Le famiglie dell’AiBi pronte ad accogliere i piccoli migranti di Lampedusa
Sono già oltre un centinaio le famiglie pronte ad accogliere i minori sopravvissuti
ai naufragi di Lampedusa. Ad annunciarlo è l’Associazione "AiBi-Amici dei bambini"
che, grazie alla campagna “Bambini in alto mare”, viene in soccorso dei minori stranieri
non accompagnati e delle mamme sole. In queste ore, si stanno censendo e verificando
tutte le richieste di famiglie candidatesi all’ospitalità. “Perché – spiegano gli
operatori di AiBi – è il calore di una famiglia che può permettere a un bambino di
lenire le ferite e i traumi e tornare di nuovo alla vita”. Le parole di Marco Griffini,
presidente della ong, al microfono di Giada Aquilino:
R. – L’obiettivo
è molto semplice: tentare di dare una risposta all’appello che anche il Papa ha rivolto
recentemente a non rimanere a guardare le tragedie che stanno capitando in questi
giorni, ma a dare una risposta.
D. – Come si sta muovendo quindi l’associazione?
R.
– Come ong, come movimento di famiglie adottive e affidatarie, abbiamo sempre cercato
di dare risposte a qualsiasi emergenza che si è verificata: da Haiti allo Sri Lanka,
dalla Bosnia all’Albania. Ci sembrava, quindi, automatico dare una risposta anche
ad una tragedia che sta capitando fra l’altro in Italia. Abbiamo preso quello che
è il "dna" dei nostri movimenti, l’accoglienza familiare, e abbiamo deciso di fare
un appello alle famiglie italiane per dare un’accoglienza dignitosa alle due categorie
più deboli dell’emergenza profughi, cioè i bambini non accompagnati e le mamme con
minori. Siamo partiti e ora siamo a Lampedusa. Stiamo raccogliendo disponibilità da
tutta Italia. In pochissimi giorni, abbiamo superato di slancio le 120 famiglie –
ma stanno continuamente aumentando – che si sono dichiarate disponibili ad accogliere
questi minori e queste donne. C’è però un problema grave: rispetto alle altre emergenze,
non c’è un tavolo di regia attorno al quale le varie istituzioni, le varie ong, i
vari movimenti si possano sedere per risolvere i problemi di natura burocratica, di
natura giuridica, per sveltire al massimo i procedimenti. Ci è per esempio dispiaciuto
sapere che sei bambini che purtroppo hanno perso i genitori nella tragedia del 3 ottobre
– bambini piccoli da 0 a tre anni – sono stati inseriti in una comunità educativa,
quando già tante famiglie si sono dette pronte ad ospitarli.
D. – Qual è la
situazione a Lampedusa in queste ore?
R. – Purtroppo, gli sbarchi continuano
ad avvenire. Fra questi profughi, tantissimi sono i minori non accompagnati. E sta
sorgendo un grave sospetto. Questo progetto che abbiamo lanciato, “Bambini in alto
mare” è infatti a largo spettro e si rivolge alla prevenzione e opera nei Paesi di
origine, quindi nei campi profughi della Somalia, dell’Eritrea e della Siria, dove
stiamo tentando di entrare con i nostri volontari per capire le situazioni locali.

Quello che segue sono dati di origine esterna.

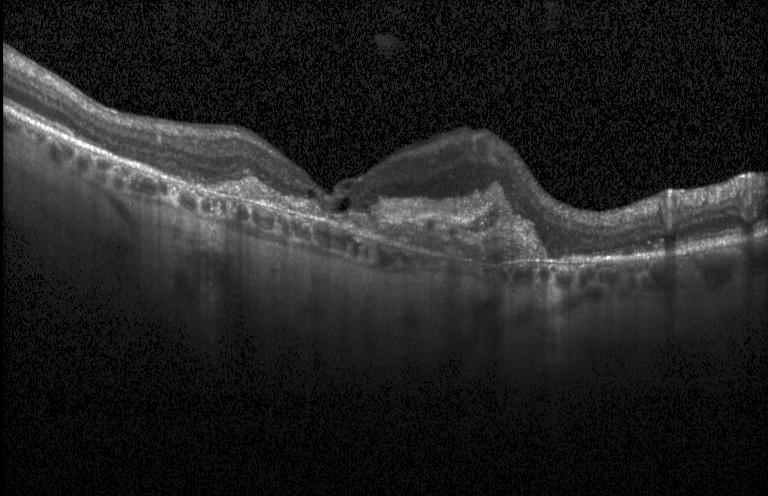

SD-OCT. Optical coherence tomography scan. Acquired on a Heidelberg Spectralis. Macular scan — This B-scan demonstrates a choroidal neovascular membrane.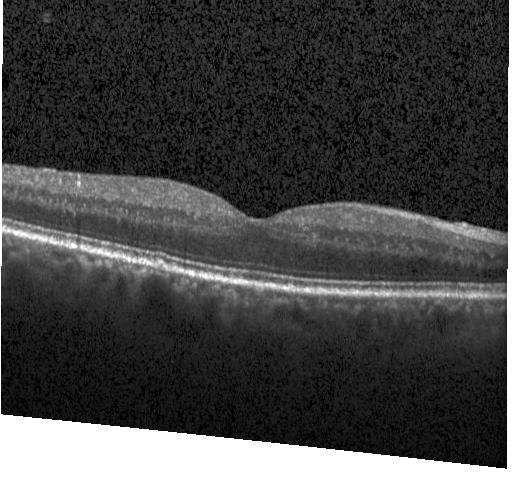

Optical coherence tomography B-scan — Neither choroidal neovascularization, diabetic macular edema, nor drusen.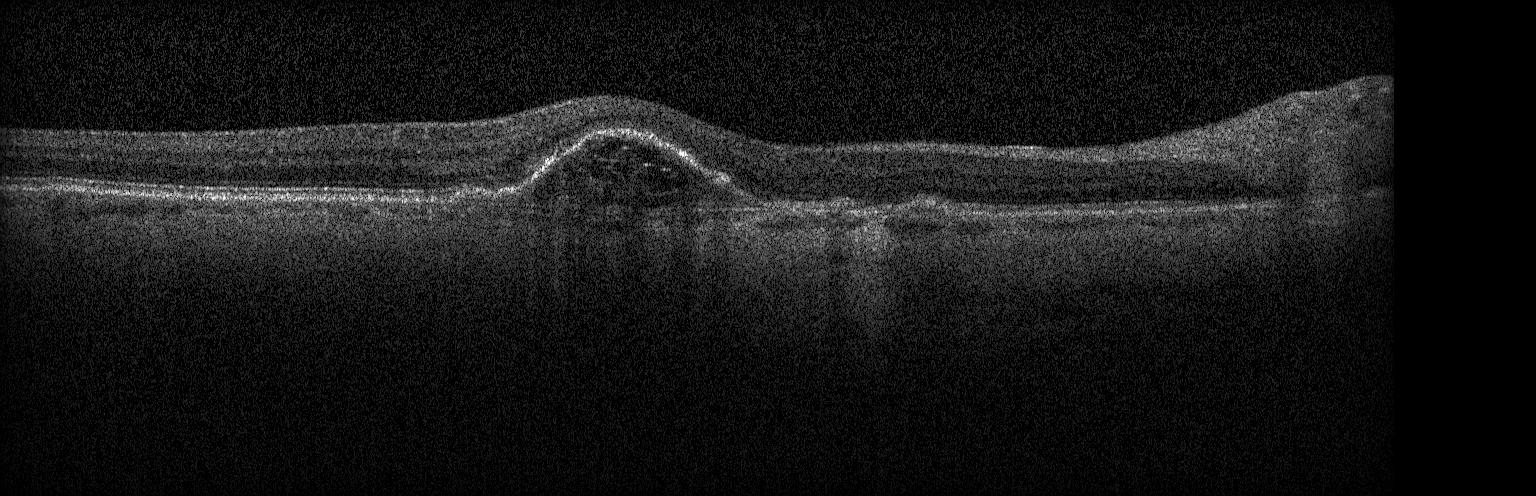

Assessment: a choroidal neovascular membrane.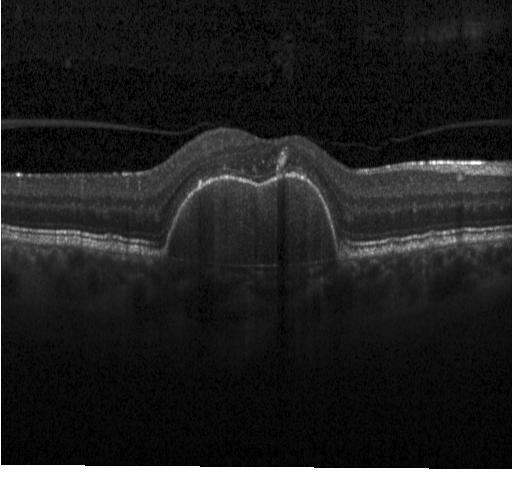 Macular scan. Optical coherence tomography scan
Impression: choroidal neovascularization (CNV).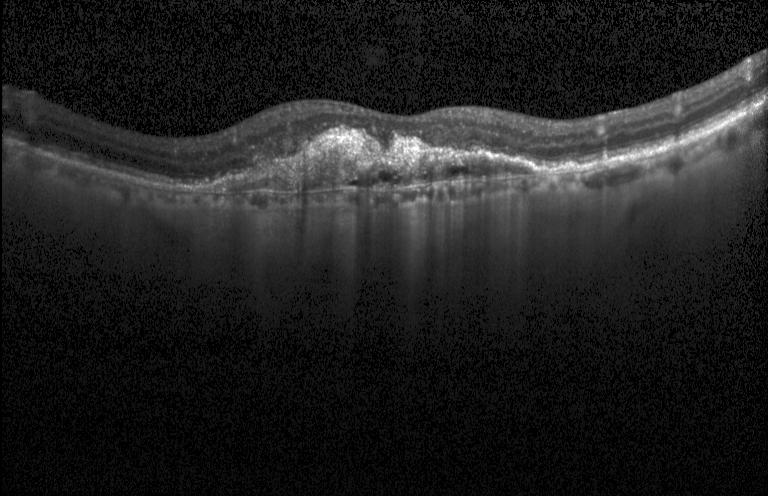
Spectral-domain optical coherence tomography. Retinal OCT B-scan. Through the macula
Finding: CNV.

Il sospetto che abbiamo è che molti di questi minori non accompagnati, che vengono
sulle coste italiane, siano di fatto già stati abbandonati nei loro Paesi di origine
e siano entrati in contatto con esponenti della criminalità organizzata, i quali pagano
loro il viaggio clandestino e li portano in Europa per poi inserirli nelle reti organizzative
della criminalità. Il minore abbandonato chiaramente è quello più esposto, è quello
più debole. Ecco allora che, intervenendo localmente, si potrebbe fare un monitoraggio
e, laddove si incontrassero minori abbandonati, questi potrebbero essere assolutamente
affidati a famiglie italiane ed europee.